You can see the effect in the listings. More homes are coming to market because vendors who held on through last year are deciding to move. Buyers who have not refinanced or had their pre-approval refreshed in the last few months are walking in with smaller numbers than they had at the start of the year.
The result is a wider spread between what vendors want and what buyers can pay. Auctions that would have cleared at 70 per cent in 2024 are passing in.
What this means if you are buying
Soft clearance rates create three practical openings.
Passed-in properties become negotiable. If a home is passed in at auction, the highest bidder gets first right to negotiate. Even if you were not the highest bidder, you can usually go back through the agent the same week.

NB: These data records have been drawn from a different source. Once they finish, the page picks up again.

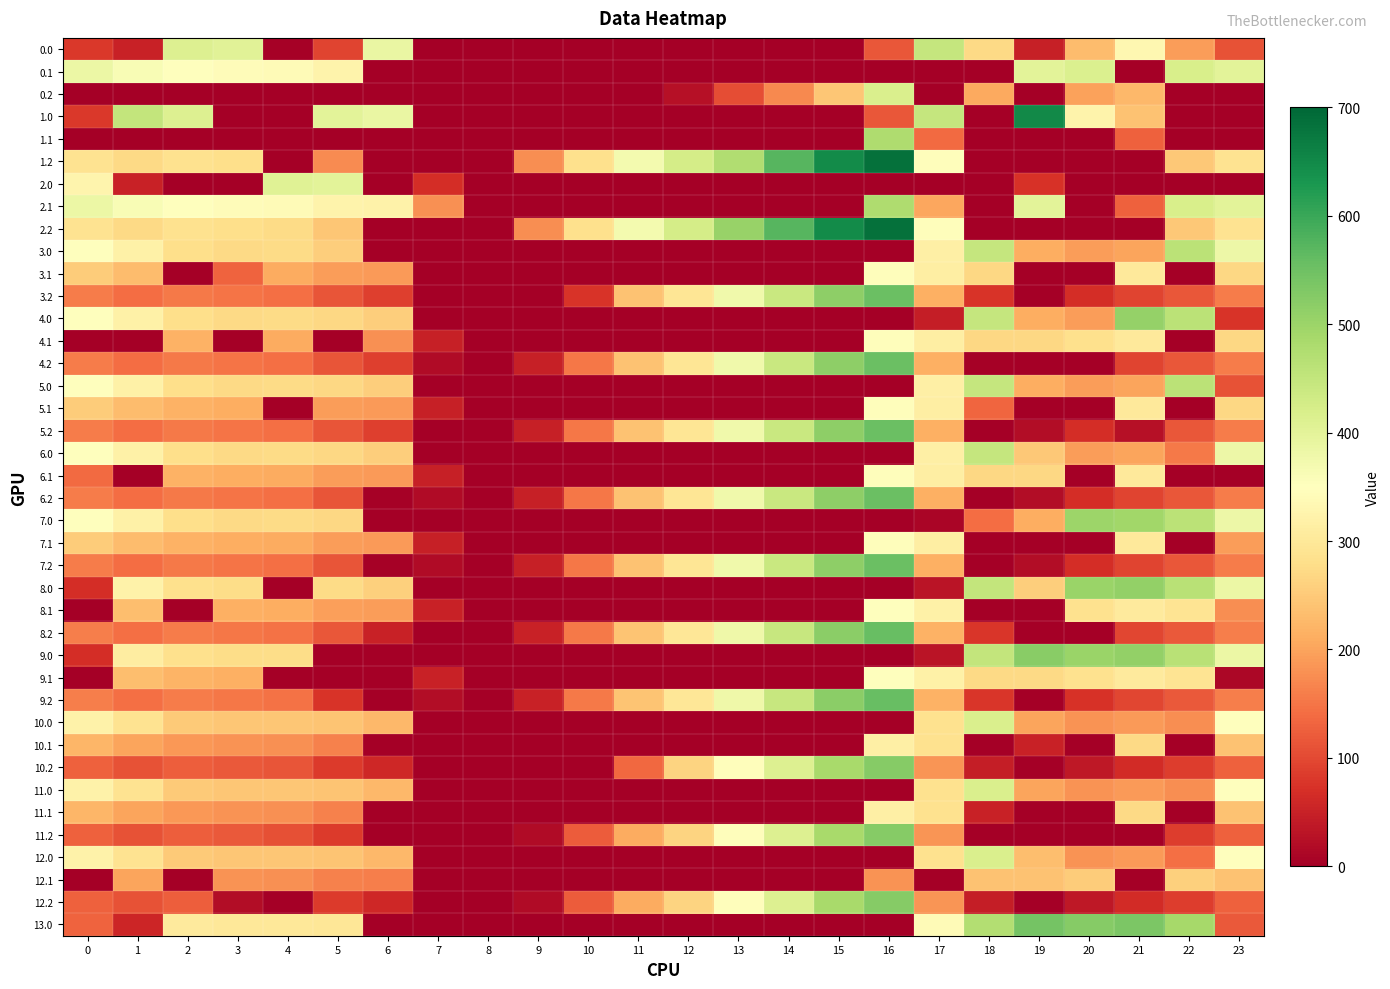

How many categories are shown in the chart?

24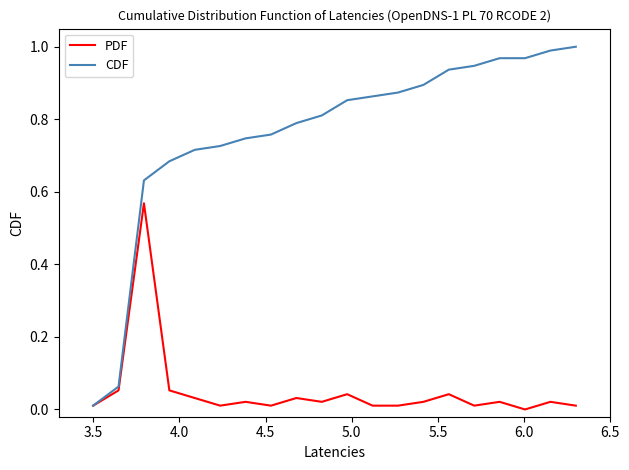

Rank the series by their maximum value, from highest to lowest.

CDF, PDF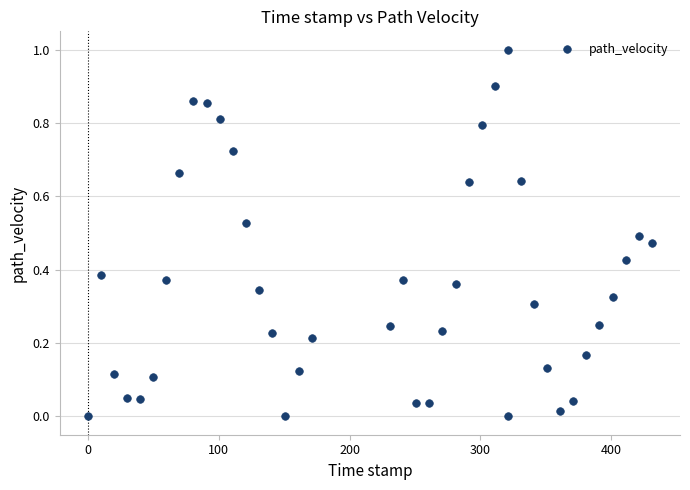

What is the range of X values (max minus min)?

431.0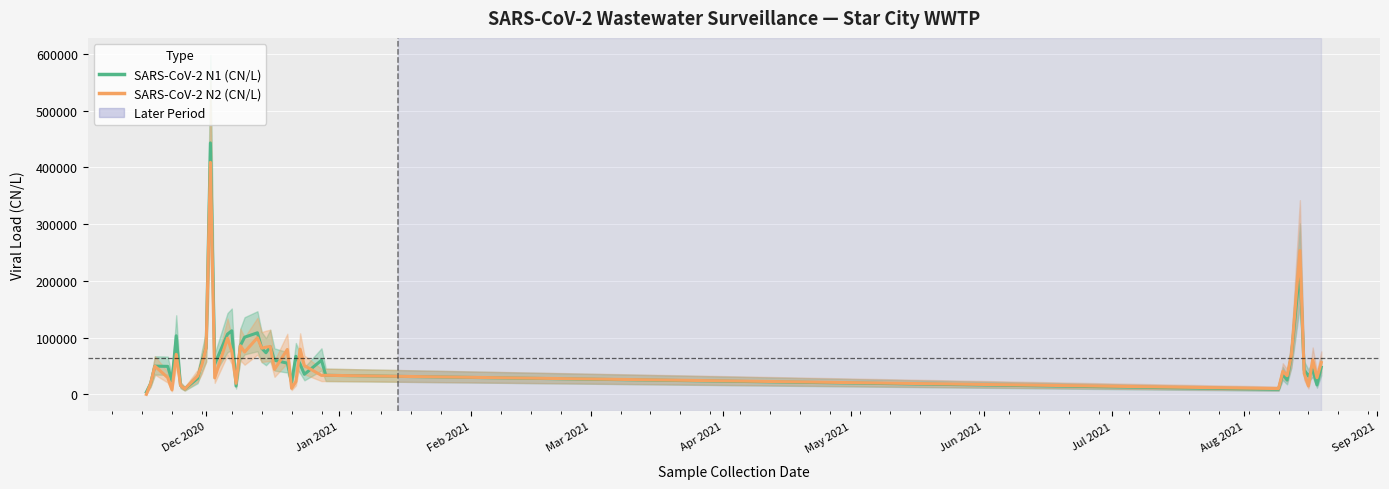

How many intersections are there between SARS-CoV-2 N2 (CN/L) and SARS-CoV-2 N1 (CN/L)?

8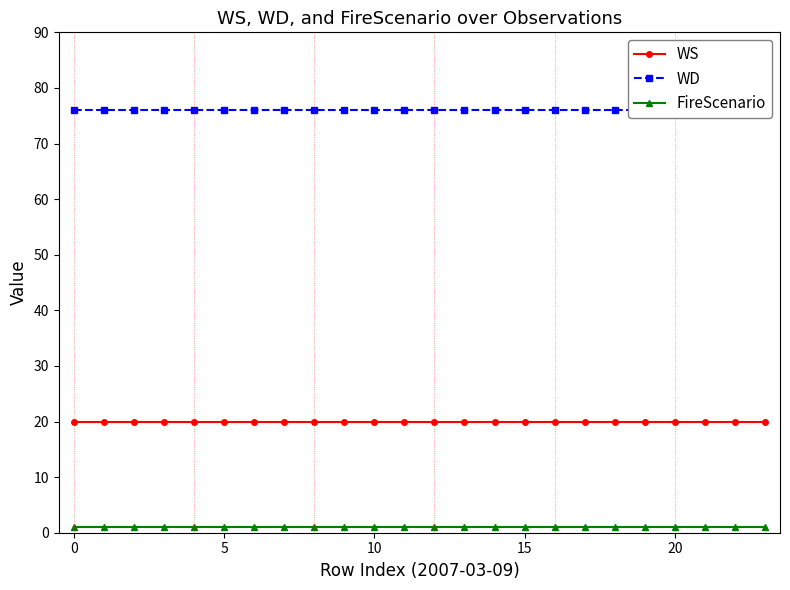

Between 10 and 22, which is larger?

10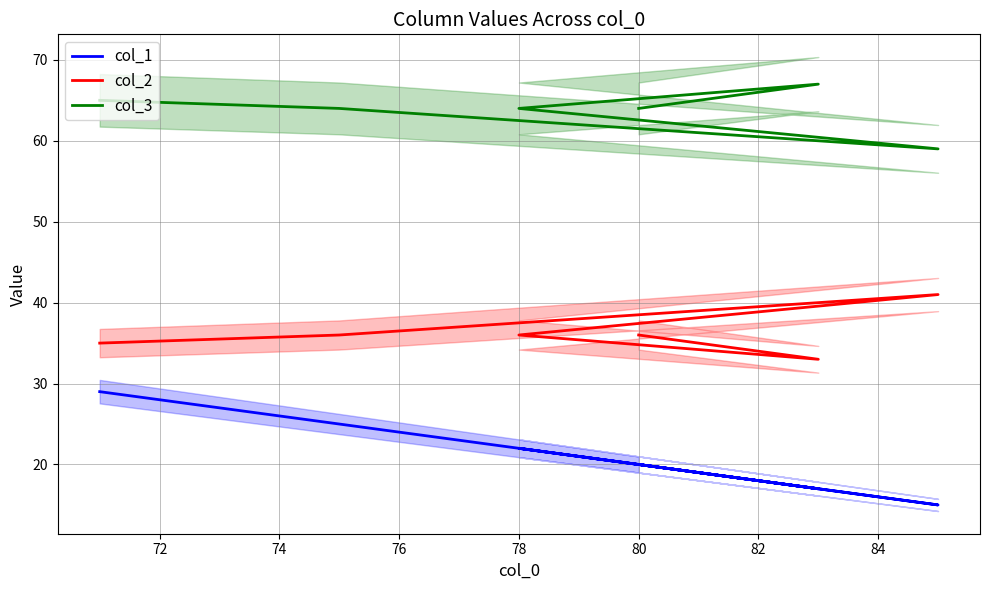

True or false: col_3 and col_2 intersect in this chart.

False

Vendors who have spent six weeks in a campaign and watched their auction fall over are often more flexible by Monday than they were on Saturday morning.
Pre-auction offers carry more weight. When campaigns are not generating heat, agents are more likely to take a strong pre-auction offer to the vendor. If you have finance ready, a clean contract and a price the vendor can live with, you can take the auction out of the equation entirely. This was harder to pull off when clearance rates were in the 70s.
You get time to think. Strong markets punish buyers who hesitate. Soft markets reward the ones who do their homework. You can attend three or four auctions before bidding, walk through homes twice, and ask for building inspections without losing the property to a faster buyer.
What this means if you are an investor
The yield maths is shifting. Detached houses have weakened more than units and townhouses as buyers shift to what they can afford. In Brisbane, Adelaide and Perth, unit prices are forecast to outpace houses this year for the first time in a long while.
That changes the calculus. A two-bedroom unit in a well-located suburb with a 4.5 to 5 per cent gross yield looks more interesting now than it did 18 months ago. You are buying into a part of the market that more buyers are being forced into, which supports both rent and resale.
If you are looking at houses, focus on suburbs where the median sits below the city average. That is where most of the displaced buyer demand is going.
The catch
Soft clearance rates are not the same as falling prices. National values have eased, but they have not collapsed. Auction results are noisy, and one weekend below 50 per cent does not mean every home is suddenly negotiable. Premium A-grade homes in tightly held suburbs are still clearing well.
The bigger risk is your own finance. If you are stretching to your maximum borrowing capacity, another rate move from the RBA can shrink your buying power further. Get your pre-approval refreshed if it is more than three months old. Run your numbers with a buffer of 50 basis points above your current rate. If the deal only works at today's rate, it is not the right deal.
What to do this weekend
If you are an active buyer, three things are worth doing now.
Look at the properties that passed in last weekend rather than only the new listings. The agents will tell you what the highest bid was, and you will know whether you are in striking distance.
Re-check your borrowing capacity with your broker before you go to another auction. The number you had in February is almost certainly not the number you have today.
Pick one or two suburbs and watch them closely for the next four weeks. The clearance rate for a single suburb tells you more than a national average. If your shortlist suburb is clearing at 45 per cent while the city is clearing at 58 per cent, that is a buyer's window.
A soft auction market is not the same as a broken one. It is just one where preparation matters more than speed.